European officials were preparing sanctions against Russia and additional aid for Ukraine as diplomats acknowledged their efforts had not only failed in persuading Russia to calm the conflict but had seen the Kremlin tighten its grip on Crimea.
A German-led effort to establish a “contact group” to negotiate a Russian stand-down in the occupied region – which the EU has set as a prerequisite for Moscow to avoid travel bans and asset freezes on top officials – was foundering, with Sergei Lavrov, Russian foreign minister, saying western proposals “did not fully satisfy us”.
In a meeting with Vladimir Putin, Russian president, Mr Lavrov laid blame for the diplomatic stalemate at the feet of John Kerry, saying the US secretary of state had cancelled a trip to Moscow at the weekend and was insisting Russia recognise the new government in Kiev.
A Russian foreign policy official said Moscow did not reject the contact group in principle but refused to tie any start of talks to the question of the Ukrainian government’s legitimacy. “Any attempt at addressing the problems in Ukraine must involve a return to constitutional order in that country,” said the official.
With little movement on western demands for de-escalation in Crimea, even officials in Germany, long the most resistant to taking a hard line against Russia, acknowledged sanctions appeared inevitable.
“The Russian side has not shown readiness to participate in such a process,” said a spokesman for Angela Merkel, the German chancellor. “We appeal to them to change this position in the near future. The time for a conversation and rapprochement is short.”
At the same time, Brussels was preparing unilateral trade concessions that could be set out as early as Tuesday that would cut or eliminate customs duties on all Ukrainian products coming into the EU. The move, if approved by EU member states, would save Ukraine an estimated €487m on exports every year and further link Kiev to the EU, a shift Moscow has assiduously worked to avoid.

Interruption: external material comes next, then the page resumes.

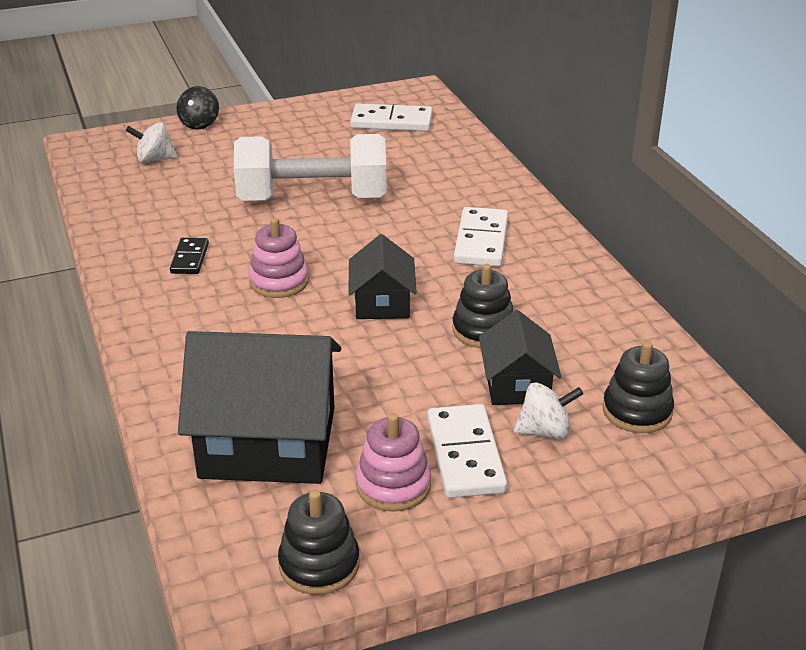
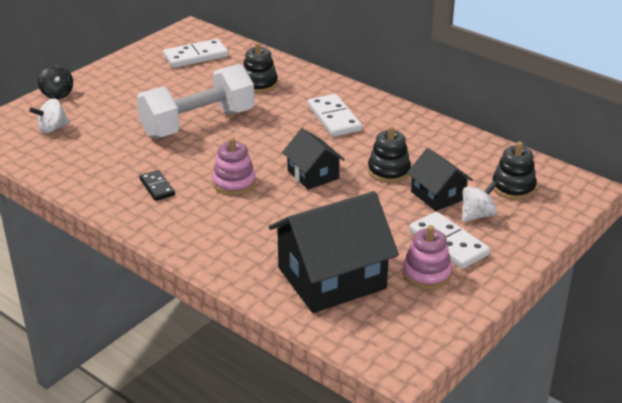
camera: 30 degrees left, 0 degrees up
(319, 564) = (430, 329): black stacking toy -> black stacking toy (259, 84)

Kiev has also announced it will sign political chapters in the controversial integration treaty with the EU next week. It was the rejection of that treaty by the Russian-backed Ukrainian government of Viktor Yanukovich in November that set off the current crisis.
The twin moves to punish Moscow and embrace the pro-EU government in Kiev come as pessimism grows among diplomats that they will be able to head off a scheduled referendum on independence in Crimea set for Sunday, which western leaders have condemned as illegitimate.
Officials from the EU, the US and the UK will meet in London on Tuesday to begin drawing up a list of which Russians might be affected by sanctions. EU foreign ministers will then discuss and approve that list next Monday if Russia makes no attempt to establish diplomatic communication with Ukraine and tries to ratify the Crimean referendum.
The Council of Europe, the intergovernmental human rights group of which Russia and Ukraine are both members, announced it was preparing its own legal opinion on the referendum.
Mr Lavrov said his ministry had presented proposals aimed at “returning the situation to the framework of international law and to honour the interests of all Ukrainians”. He added that he had invited Mr Kerry for talks in Moscow on Monday, but the US secretary of state had called him on Saturday and said he wanted to postpone the visit.
Even without a formal decision on sanctions, Brussels moved on Monday to turn up the heat on Moscow on the energy front by delaying a decision that would have allowed the Russian state-owned energy giant Gazprom to deliver more gas to central Europe by circumventing Ukraine.
Gazprom last year asked for EU approval to increase its capacity through the Russian-owned Opal pipeline, which runs from the Baltic sea into central Europe through eastern Germany and has had its flows limited by EU competition laws – currently at half its 36bn cubic metres a year capacity, according to company data.
Although German authorities have approved Gazprom’s request to use Opal at full capacity, the European Commission announced on Monday it needed more technical reviews of the application. EU officials, however, privately acknowledged the move was geopolitical as much as technical.
On a recommendation from Nato’s military commander, the alliance on Monday decided to start patrols of Awacs reconnaissance aircraft in Poland and Romania, as part of what a spokesman said was “part of the alliance’s efforts to monitor the crisis in Ukraine”. The aircraft will fly from bases in Germany and the UK.